Because it describes the configuration of these elements, it is exponential in size, with a different space corresponding to each combination of such elements, and manifestly non-local. Thus, it is an entirely implausible, highly problematic element of standard quantum mechanical approaches, including the existing pilot-wave models.
The need for configuration space at a mathematically deep level arises because the equations being used are linear, so they cannot represent any kind of actual interaction among different particles. Without configuration space, every particle would fully superpose on every other particle — they would just slip on past each other. This is in fact how bosons (e.g., photons) behave, but not how fermions like electrons behave.
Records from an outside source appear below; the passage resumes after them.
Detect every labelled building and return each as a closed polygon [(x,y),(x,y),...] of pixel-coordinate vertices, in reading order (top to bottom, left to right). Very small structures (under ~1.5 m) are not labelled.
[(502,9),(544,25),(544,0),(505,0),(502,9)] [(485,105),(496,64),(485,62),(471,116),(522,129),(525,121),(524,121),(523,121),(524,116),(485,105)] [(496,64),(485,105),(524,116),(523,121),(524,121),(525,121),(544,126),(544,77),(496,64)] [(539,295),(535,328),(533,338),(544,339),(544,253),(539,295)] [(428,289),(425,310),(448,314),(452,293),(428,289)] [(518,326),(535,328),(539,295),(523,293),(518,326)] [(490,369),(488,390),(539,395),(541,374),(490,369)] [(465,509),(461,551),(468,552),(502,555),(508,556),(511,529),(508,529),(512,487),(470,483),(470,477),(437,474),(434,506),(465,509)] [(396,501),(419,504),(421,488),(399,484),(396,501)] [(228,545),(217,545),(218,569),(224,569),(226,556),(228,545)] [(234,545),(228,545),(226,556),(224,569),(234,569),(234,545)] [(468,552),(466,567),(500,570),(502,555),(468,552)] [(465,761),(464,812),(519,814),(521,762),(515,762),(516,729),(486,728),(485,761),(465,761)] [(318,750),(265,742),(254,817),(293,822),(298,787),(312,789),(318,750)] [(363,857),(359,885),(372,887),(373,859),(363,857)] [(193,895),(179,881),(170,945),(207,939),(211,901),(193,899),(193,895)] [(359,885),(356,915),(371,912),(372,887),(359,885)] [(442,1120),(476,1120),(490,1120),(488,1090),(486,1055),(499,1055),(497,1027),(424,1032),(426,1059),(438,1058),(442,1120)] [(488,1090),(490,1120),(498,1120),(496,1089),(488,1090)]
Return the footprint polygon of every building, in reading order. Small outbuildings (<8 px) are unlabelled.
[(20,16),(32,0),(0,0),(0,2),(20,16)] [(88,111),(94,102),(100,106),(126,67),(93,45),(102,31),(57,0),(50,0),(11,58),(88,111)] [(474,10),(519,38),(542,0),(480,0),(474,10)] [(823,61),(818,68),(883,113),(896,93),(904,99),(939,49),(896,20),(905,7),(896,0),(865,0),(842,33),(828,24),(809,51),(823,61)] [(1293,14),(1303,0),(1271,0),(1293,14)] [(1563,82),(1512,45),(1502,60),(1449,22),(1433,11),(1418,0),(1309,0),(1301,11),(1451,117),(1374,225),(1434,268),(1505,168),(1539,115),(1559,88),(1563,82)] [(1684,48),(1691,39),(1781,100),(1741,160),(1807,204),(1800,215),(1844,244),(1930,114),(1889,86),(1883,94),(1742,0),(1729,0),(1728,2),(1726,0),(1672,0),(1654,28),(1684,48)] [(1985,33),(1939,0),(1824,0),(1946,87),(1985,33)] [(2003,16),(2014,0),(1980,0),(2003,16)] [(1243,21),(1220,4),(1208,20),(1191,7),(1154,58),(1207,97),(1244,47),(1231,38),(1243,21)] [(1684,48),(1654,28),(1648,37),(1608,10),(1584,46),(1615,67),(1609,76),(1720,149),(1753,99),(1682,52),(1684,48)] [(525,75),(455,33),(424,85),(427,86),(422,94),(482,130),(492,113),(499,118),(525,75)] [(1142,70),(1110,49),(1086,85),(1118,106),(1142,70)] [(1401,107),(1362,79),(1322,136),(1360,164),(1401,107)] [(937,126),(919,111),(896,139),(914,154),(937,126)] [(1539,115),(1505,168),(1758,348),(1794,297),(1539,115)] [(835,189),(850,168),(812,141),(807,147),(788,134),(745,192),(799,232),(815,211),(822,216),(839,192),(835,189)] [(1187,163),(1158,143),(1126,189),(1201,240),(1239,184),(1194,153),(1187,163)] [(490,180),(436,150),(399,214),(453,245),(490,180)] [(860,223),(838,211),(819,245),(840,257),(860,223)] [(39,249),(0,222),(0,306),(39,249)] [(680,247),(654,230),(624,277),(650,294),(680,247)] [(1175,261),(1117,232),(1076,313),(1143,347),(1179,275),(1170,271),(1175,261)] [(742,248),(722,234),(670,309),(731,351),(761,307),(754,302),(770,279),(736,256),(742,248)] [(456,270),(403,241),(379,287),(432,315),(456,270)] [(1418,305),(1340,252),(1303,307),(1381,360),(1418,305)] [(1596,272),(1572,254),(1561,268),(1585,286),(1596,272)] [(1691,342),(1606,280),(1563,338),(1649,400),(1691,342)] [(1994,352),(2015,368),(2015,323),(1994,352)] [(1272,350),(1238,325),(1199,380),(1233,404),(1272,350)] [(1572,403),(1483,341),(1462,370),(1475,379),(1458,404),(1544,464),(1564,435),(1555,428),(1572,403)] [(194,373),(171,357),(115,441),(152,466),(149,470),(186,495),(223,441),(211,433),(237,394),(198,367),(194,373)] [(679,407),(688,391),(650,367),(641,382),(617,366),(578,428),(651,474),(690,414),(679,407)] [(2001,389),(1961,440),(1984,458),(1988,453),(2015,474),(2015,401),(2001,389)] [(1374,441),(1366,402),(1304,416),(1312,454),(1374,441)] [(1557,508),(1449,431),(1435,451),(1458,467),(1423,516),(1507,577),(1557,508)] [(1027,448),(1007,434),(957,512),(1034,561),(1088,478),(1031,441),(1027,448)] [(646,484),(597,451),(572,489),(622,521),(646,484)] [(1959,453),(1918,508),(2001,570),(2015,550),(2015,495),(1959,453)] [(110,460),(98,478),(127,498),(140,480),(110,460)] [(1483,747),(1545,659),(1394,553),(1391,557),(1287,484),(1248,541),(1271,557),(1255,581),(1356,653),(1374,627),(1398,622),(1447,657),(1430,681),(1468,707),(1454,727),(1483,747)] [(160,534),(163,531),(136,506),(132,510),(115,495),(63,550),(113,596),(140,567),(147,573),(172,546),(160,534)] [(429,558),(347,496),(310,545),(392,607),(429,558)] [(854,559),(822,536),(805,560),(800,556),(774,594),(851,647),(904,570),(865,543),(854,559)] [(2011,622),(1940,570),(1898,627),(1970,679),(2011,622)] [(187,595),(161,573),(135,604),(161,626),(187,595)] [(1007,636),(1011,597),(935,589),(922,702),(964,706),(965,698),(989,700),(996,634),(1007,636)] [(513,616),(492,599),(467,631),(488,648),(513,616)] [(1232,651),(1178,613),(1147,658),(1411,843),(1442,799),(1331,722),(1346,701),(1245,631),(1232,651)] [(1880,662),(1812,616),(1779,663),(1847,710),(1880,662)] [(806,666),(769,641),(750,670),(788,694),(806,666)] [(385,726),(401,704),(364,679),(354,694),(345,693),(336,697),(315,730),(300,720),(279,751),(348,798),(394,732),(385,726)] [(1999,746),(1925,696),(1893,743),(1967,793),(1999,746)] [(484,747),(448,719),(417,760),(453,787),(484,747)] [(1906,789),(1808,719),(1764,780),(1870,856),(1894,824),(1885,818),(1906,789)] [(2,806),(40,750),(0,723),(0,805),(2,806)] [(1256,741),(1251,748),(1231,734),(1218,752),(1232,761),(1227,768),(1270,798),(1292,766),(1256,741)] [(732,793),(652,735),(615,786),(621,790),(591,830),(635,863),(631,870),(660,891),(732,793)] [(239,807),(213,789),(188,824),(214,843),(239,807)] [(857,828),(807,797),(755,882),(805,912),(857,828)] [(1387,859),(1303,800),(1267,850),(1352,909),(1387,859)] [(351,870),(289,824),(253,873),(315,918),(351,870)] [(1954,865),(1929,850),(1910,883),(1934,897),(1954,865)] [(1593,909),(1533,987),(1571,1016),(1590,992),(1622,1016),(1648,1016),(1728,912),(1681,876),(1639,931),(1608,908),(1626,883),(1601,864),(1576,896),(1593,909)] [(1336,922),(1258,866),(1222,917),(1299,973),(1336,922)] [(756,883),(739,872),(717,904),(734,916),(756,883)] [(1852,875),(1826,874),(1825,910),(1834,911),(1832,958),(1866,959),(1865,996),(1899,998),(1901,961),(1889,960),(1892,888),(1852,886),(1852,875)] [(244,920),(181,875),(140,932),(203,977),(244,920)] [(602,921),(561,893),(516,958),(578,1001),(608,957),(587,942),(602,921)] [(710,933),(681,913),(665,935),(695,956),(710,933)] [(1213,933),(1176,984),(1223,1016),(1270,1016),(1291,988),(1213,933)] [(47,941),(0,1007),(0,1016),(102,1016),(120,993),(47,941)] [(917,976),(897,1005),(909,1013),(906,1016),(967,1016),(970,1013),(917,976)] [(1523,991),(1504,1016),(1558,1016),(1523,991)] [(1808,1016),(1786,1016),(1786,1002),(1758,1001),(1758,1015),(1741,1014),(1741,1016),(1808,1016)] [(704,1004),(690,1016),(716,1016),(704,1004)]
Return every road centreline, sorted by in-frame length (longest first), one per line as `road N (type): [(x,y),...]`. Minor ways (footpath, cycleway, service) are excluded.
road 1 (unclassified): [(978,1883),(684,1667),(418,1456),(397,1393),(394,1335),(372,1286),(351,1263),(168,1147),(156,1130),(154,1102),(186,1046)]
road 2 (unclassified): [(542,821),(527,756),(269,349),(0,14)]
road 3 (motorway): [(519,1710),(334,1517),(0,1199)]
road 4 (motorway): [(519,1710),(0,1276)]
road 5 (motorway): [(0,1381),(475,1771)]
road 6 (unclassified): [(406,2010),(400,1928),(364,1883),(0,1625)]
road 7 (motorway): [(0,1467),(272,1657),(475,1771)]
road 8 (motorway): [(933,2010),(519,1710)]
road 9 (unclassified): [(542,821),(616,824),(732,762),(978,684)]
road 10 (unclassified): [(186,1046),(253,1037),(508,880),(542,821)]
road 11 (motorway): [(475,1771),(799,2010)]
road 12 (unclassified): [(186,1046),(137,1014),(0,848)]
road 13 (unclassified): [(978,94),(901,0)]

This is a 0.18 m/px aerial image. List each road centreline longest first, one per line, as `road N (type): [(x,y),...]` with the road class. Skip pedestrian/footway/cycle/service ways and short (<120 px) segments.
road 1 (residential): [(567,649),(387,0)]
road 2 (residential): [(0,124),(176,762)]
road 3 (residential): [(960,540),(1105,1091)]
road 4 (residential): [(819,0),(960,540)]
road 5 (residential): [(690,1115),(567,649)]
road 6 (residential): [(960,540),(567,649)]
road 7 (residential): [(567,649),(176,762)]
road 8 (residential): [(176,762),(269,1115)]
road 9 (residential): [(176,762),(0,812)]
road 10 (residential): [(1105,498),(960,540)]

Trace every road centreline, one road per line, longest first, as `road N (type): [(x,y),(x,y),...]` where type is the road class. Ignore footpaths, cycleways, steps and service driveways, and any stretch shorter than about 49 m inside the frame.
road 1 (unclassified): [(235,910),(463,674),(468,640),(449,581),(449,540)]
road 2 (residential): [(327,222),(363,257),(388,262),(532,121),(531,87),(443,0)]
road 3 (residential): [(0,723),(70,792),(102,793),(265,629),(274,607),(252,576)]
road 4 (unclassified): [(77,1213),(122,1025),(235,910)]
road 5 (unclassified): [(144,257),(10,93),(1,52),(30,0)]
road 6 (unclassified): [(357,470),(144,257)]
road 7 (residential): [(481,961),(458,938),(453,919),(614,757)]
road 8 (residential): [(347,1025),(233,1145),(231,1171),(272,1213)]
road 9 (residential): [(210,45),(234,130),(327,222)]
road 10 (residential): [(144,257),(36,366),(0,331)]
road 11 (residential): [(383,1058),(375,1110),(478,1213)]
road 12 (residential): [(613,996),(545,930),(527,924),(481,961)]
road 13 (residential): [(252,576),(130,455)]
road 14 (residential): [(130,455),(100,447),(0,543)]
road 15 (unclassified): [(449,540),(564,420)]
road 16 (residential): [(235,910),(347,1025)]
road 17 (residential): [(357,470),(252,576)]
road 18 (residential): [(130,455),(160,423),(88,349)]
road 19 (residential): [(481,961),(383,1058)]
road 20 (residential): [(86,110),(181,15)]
The pilot-wave approach has been (perhaps unfairly) criticized for using configuration space, because it posits that the wave function is actually a “real” thing, thus exposing the implausibility of this otherwise purely calculational tool. See Norsen et al., 2015 for an analysis of the contributions of configuration space to the pilot-wave results. They concluded that indeed the configuration space contains a large amount of “redundant” information, and that even the simplest approximation for the inter-particle interaction terms does a reasonable (yet imperfect) job of capturing the behavior of the full configuration-space model. Exploration of higher-order terms in this approximation are ongoing (Norsen, 2022).
If the underlying dynamics of the system are nonlinear, and in particular involve interactions between stochastic particles and wave functions, then it is possible that these nonlinear interactions end up producing all of the relevant dynamics that are otherwise captured via the configuration space calculational tool. This is the approach taken here.